In paperback, Penguin adds two Irish-born novelists to the roster: a reprint of last year's After You'd Gone by Maggie O'Farrell (Mar.), which PW described as "a moving portrait of a young woman's journey toward a life-threatening crisis," and a paperback original, The Crooked Man by Philip Davison (July). As it happens, famed Dublin novelist Roddy Doyle introduced Viking senior editor Caroline White to Davison's work. "His three novels, which are literary thrillers, all feature the same protagonist," said White. "A British reviewer called Philip a cross between Henry Green and Graham Greene, which I think is great." The second novel in the series, McKenzie's Friend, will be published sometime next year.

The season's other reprints include Anchor's lead title for February, Under the Banyan Tree by Christopher Nolan, who won the Whitbread Book of the Year Award in 1987 for his bestselling memoir Under the Eye of the Clock. Crippled at birth when his oxygen supply was cut off, Nolan is confined to a wheelchair and writes on his computer with the help of his "magical unicorn," an attachment he wears on his head that allows him to punch out his books on a keyboard.
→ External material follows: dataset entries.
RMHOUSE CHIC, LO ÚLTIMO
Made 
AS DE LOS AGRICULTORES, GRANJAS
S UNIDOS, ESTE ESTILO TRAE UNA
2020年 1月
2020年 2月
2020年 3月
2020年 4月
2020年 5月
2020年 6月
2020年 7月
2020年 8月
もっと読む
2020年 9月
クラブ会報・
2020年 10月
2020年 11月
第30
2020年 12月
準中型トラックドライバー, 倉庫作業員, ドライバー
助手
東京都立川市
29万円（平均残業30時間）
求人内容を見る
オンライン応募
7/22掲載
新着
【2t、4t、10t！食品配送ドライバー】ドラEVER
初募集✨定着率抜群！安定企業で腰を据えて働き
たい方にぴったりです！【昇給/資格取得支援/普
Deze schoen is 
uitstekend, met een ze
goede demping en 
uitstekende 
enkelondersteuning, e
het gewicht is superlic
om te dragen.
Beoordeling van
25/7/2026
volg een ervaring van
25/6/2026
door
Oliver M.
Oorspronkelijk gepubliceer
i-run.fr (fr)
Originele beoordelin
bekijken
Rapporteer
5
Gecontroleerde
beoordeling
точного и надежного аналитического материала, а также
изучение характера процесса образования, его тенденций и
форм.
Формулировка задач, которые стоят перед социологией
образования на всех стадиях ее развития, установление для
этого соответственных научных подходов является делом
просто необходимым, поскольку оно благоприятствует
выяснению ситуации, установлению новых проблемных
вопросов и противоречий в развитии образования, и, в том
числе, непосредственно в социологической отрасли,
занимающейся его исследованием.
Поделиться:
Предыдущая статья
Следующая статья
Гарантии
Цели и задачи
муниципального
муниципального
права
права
In June, Plume will reprint Someone Like You by Cathy Kelly, a number one bestselling author in Ireland and the U.K. who probes the lives of three women who become friends at a critical juncture. "It's a book Maeve Binchy fans can give to their nieces," said Brant Janeway, director of marketing and publicity. "We've repackaged it for a younger audience with a hipper design, and we're very aggressively going after media and reviews."